More practically, we harvest publicly available text data at scale, identify discussions about publicly traded companies, and map these onto a five-point scale ranging from 'strong sell' equivalent to 'strong buy' equivalent messages, and everything in between.

Q: How?

A: In short, public social media messages + modern text-­processing machine-learning methods.

More particularly, we track text updates posted by financial market-­focused groups with meaningful audiences (i.e. 1k+) in one of the most popular social media platforms in Russia, Telegram.

We then fit a set of text classification ML ­models to a manually scored seed message sample, with our models ranging in complexity from standard (i.e. regularised logit) to state-­of-the-­art (i.e. a classification neural net head on top of the deep learning Russian language model SBERT). The resulting sentiment score is an ensemble, i.e. a consensus, of our models.

Q: What is the scale of the exercise? Is it representative?

A: The total audience count covered is some 1.5mn, which is approximately 11% of the unique and 75% of the active retail investor accounts on the MOEX.

The audience of the channels (channels are essentially author­-centred communities where messages are translated onto the audience) definitely has a substantial intersection and the unique audience is substantially smaller. Still, we believe that the universe of opinion is adequately covered.

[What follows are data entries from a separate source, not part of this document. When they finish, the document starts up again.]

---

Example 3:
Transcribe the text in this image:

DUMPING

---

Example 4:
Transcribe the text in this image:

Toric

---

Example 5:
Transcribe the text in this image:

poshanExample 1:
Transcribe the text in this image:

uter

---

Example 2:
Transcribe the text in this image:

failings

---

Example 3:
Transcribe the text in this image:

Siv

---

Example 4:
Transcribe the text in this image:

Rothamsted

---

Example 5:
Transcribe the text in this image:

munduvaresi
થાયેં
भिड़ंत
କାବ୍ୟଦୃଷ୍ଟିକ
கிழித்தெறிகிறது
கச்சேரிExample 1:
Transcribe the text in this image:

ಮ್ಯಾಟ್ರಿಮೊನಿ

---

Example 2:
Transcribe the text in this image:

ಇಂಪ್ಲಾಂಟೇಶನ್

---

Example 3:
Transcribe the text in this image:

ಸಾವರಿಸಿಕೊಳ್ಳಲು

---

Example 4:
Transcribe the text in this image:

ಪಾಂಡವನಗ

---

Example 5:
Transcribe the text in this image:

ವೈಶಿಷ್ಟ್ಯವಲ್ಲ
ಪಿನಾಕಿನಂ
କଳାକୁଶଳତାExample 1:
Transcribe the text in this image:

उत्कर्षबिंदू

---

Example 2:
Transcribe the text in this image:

We deliberately concentrate on a segment of social media that is focused on stock picking and are not general 'news aggregators' in order to reduce signal-to-noise ratios.

Nevertheless, even in the stock picking community, 'statement of fact without price cross­read' messages dominate the flow.

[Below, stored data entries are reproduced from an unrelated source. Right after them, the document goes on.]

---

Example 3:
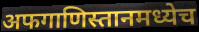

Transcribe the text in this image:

अफगाणिस्तानमध्येच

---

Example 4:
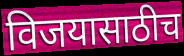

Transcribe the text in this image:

विजयासाठीच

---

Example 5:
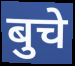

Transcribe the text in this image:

बुचेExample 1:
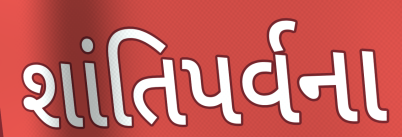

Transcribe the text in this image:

શાંતિપર્વના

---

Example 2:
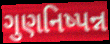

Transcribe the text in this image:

ગુણનિષ્પન્ન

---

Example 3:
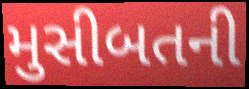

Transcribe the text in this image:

મુસીબતની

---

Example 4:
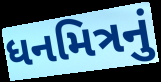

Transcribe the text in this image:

ધનમિત્રનું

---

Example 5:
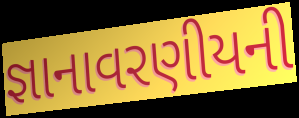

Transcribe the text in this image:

જ્ઞાનાવરણીયની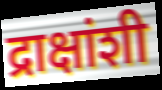
द्राक्षांशी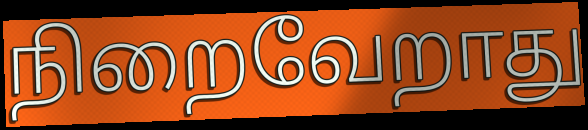
நிறைவேறாது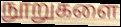
நூறுகளைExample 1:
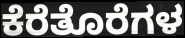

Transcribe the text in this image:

ಕೆರೆತೊರೆಗಳ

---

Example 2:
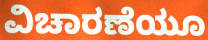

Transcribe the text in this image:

ವಿಚಾರಣೆಯೂ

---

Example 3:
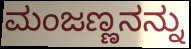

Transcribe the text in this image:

ಮಂಜಣ್ಣನನ್ನು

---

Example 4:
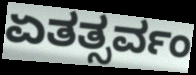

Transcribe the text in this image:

ಏತತ್ಸರ್ವಂ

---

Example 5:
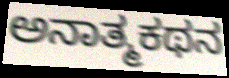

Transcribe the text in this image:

ಅನಾತ್ಮಕಥನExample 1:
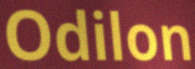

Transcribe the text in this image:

Odilon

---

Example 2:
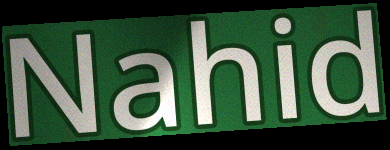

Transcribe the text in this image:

Nahid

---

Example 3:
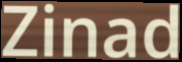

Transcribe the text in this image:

Zinad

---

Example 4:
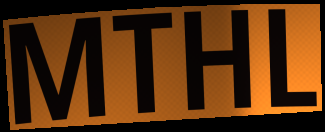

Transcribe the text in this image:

MTHL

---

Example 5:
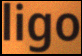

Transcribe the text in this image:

ligoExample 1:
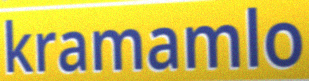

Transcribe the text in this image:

kramamlo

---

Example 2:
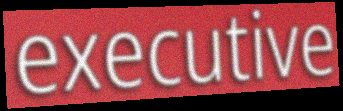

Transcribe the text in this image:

executive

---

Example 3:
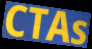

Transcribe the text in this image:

CTAs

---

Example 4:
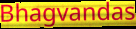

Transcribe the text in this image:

Bhagvandas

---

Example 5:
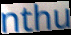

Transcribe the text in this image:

nthuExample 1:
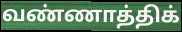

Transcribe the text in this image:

வண்ணாத்திக்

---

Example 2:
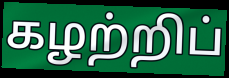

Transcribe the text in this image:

கழற்றிப்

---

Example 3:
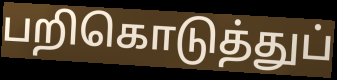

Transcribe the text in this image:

பறிகொடுத்துப்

Q: What is the key takeaway from an equity investor perspective?

A:This depends on the investor – and the covered sector – as stock prices, on our numbers, have varying degrees of sensitivity to public sentiment.

In order to estimate this sensitivity, we run a Granger causality test for 1­5 lags of social sentiment influencing stock price changes and calculate the corresponding p­values. The null hypothesis here is that there is no causality, so the lower a stock’s p­value, the stronger the evidence that the influence of public sentiment on that stock's prices should not be excluded.

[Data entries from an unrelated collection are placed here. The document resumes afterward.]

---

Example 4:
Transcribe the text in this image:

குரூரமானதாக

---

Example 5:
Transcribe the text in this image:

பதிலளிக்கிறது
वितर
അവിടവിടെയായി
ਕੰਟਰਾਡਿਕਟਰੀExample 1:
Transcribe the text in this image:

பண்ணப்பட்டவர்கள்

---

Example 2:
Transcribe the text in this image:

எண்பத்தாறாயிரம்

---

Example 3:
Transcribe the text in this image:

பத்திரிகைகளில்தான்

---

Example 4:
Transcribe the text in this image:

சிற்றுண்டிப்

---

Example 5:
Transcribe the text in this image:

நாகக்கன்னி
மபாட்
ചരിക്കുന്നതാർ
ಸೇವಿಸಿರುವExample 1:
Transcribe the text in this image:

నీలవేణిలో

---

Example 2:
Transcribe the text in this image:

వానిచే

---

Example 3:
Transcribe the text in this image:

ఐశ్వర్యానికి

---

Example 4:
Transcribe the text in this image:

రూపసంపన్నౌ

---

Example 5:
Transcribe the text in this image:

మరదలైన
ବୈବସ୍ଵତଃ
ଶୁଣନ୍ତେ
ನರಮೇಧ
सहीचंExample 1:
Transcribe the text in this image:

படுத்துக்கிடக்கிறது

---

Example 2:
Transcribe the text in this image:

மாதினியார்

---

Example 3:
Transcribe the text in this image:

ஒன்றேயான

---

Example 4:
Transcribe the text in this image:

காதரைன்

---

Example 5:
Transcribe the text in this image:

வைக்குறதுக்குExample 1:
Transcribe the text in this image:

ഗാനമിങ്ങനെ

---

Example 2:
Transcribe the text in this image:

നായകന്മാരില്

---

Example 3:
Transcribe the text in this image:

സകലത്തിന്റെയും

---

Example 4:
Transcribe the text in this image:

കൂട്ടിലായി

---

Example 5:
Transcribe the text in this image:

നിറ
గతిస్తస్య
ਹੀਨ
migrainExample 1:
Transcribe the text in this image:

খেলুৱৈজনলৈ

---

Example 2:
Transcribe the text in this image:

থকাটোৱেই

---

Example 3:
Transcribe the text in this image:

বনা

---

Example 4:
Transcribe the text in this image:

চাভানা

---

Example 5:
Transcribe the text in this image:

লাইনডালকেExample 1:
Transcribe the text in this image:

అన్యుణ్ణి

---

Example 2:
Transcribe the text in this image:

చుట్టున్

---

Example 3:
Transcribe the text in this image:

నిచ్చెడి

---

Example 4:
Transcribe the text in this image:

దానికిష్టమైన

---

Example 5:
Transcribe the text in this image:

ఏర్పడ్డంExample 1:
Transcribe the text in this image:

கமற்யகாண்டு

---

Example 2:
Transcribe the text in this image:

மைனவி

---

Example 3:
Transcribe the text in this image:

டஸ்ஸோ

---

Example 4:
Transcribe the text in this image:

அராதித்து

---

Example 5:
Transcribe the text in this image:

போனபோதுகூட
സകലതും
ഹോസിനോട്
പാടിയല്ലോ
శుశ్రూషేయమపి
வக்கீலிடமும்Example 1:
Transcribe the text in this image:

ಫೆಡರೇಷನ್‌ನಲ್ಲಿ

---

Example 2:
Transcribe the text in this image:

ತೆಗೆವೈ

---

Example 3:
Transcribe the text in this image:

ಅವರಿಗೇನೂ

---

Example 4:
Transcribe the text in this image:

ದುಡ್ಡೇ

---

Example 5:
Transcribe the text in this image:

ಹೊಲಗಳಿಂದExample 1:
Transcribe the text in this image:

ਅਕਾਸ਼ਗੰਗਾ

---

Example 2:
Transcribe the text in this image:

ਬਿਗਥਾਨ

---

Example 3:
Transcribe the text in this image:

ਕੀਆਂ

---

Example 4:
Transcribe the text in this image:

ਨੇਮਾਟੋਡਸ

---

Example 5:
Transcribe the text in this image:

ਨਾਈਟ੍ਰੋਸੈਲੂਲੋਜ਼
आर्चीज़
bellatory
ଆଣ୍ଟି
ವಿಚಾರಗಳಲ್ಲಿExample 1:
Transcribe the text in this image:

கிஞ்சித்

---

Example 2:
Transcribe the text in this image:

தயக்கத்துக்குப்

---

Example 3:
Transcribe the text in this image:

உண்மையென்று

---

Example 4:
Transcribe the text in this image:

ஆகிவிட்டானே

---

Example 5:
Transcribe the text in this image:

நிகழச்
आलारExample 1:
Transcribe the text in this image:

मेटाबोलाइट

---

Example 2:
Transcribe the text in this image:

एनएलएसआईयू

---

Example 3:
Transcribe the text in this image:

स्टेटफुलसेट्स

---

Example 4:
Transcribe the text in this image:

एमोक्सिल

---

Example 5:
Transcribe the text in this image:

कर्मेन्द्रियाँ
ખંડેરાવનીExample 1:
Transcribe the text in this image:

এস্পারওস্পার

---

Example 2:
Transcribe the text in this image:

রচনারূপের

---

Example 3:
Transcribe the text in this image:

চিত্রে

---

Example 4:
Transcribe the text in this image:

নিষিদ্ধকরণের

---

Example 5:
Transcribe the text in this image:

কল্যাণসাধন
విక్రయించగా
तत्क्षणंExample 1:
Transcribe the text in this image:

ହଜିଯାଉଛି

The bar chart below left shows some of the stocks that have the lowest mean p­values in our sample covering January 2019 – ­August 2021. For their holders (both actual and potential), tracking social sentiment might make sense and improve asset allocation.



Q: What is current social sentiment by stock?

A: In the chart below we exclude neutral sentiment (i.e. messages concerning statement of fact) and only show those with strong current sentiment. We also censor tickers with the most negative social sentiment.

Q: Did you test how a hypothetical portfolio allocation strategy based on social sentiment would perform?

A: Yes. The charts below show a stock sentiment­-based single stock strategy performance relative to 'buy and hold' for January 2019­ - August 2021 based on daily US$-­nominated stock returns.

For illustrative purposes we estimated a strategy in which short stocks are 'disliked' or 'hated' and longs stocks 'liked' and 'loved'. The charts below show that for some of the stocks, social sentiment outperforms simple buy and hold and for others trails behind it.